Task II. Study the DAG structure to figure out whether it is possible to block all pathways between x and y except pathway between x and y via A and B.

Which covariate accomplishes the blocking? Explain why.

Task III. Again analyze Samp but this time include the covariate in (II). Now is there a sign of a link between x and y?

Example 2: Colliding talents

You have been put in charge of a new project to develop an App to streamline a common administrative task. The App must (1) provide correct output and (2) be usable by minimally trained users.

Your first task is to select a team of developers. The team must be a mixture of people with two talents: (i) empathy and (ii) technical expertise.

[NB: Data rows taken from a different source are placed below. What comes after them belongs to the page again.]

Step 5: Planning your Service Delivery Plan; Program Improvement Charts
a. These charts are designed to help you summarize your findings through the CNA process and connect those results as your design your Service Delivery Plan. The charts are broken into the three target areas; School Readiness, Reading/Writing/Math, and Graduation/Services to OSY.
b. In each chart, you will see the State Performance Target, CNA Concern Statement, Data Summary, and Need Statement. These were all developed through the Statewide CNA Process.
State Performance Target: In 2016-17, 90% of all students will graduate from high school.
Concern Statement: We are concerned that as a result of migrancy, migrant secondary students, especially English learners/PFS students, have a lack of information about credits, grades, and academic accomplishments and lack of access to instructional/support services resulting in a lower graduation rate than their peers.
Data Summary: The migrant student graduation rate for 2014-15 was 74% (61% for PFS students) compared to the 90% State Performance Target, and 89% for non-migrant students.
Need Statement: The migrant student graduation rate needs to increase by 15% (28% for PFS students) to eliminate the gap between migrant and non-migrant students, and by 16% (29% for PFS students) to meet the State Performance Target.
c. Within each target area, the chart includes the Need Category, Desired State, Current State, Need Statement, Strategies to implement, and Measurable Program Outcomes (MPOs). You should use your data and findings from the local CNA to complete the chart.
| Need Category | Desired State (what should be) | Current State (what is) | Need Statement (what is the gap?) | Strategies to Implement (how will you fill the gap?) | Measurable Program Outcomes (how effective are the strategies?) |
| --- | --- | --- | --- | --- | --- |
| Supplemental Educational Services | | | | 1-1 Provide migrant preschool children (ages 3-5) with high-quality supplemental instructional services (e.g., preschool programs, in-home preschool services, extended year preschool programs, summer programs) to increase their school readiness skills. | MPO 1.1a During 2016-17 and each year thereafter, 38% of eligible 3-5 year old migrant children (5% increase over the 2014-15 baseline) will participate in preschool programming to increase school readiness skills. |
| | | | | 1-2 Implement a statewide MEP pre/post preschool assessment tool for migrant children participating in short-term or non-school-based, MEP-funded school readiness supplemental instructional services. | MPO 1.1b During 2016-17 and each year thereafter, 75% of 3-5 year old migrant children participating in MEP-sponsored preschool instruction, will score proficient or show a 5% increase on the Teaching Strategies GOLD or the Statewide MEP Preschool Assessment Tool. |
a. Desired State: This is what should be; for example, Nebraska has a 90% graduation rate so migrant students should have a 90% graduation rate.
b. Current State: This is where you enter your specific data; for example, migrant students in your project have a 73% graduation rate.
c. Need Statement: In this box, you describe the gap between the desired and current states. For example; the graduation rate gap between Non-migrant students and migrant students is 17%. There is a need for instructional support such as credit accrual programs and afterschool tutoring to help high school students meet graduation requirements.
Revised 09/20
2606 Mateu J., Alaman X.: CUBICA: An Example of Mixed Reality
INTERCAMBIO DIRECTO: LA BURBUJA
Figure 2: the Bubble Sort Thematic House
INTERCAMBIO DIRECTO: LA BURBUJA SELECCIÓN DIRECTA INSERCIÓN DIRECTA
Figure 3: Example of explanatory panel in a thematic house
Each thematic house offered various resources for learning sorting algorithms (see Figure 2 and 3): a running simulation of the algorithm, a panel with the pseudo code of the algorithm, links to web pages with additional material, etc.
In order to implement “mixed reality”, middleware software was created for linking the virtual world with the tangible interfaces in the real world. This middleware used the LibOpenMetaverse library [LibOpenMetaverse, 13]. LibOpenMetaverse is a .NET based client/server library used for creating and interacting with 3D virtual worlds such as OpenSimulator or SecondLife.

To this end, you identify 1000 potential workers and give each of them two tests: an empathy measurement and a technical expertise measurement. Here is a DAG that generates the (simulated) data:

team_dag <- dag_make(
  empathy_score ~ 50*(3 + exo()),
  technical_score ~ 40*(5- exo())
)
Scores <- sample(team_dag, size=1000)

Task I. Is there any link between the empathy and the technical scores? Fit a model, say empathy_score ~ technical_score or the other way around. Use the confidence interval on one of the coefficients to decide whether there is a link.

Task II. Make a point plot of empathy_score ~ technical_score. Examine the shape of the “cloud” to decide if the plot points to a link between the two types of scores.

Task III. You want to assemble a strong team of people. You decide to select the 50 individuals with the largest sum of empathy and technical scores. Wrangle the Scores data frame down to a new data frame, My_team, that has the 50 highest scoring individuals. Uncomment and fill in the ....’s in the following command to accomplish the wrangling.

# My_team <- Scores |>
#   mutate(total = ...) |>
#   arrange(desc(......)) |>
#   head(...)

Task IV. Among the people in My_team, is there any link between the empathy and technical scores? Find this out by fitting the appropriate model.

Task V. Look back at your plot in Task II. By eye, identify (roughly) the points corresponding to the 50 or so people with the highest sum of scores. Draw a loop around those 50 points. Looking just at the people inside the loop, do you see a link between empathy and technical scores?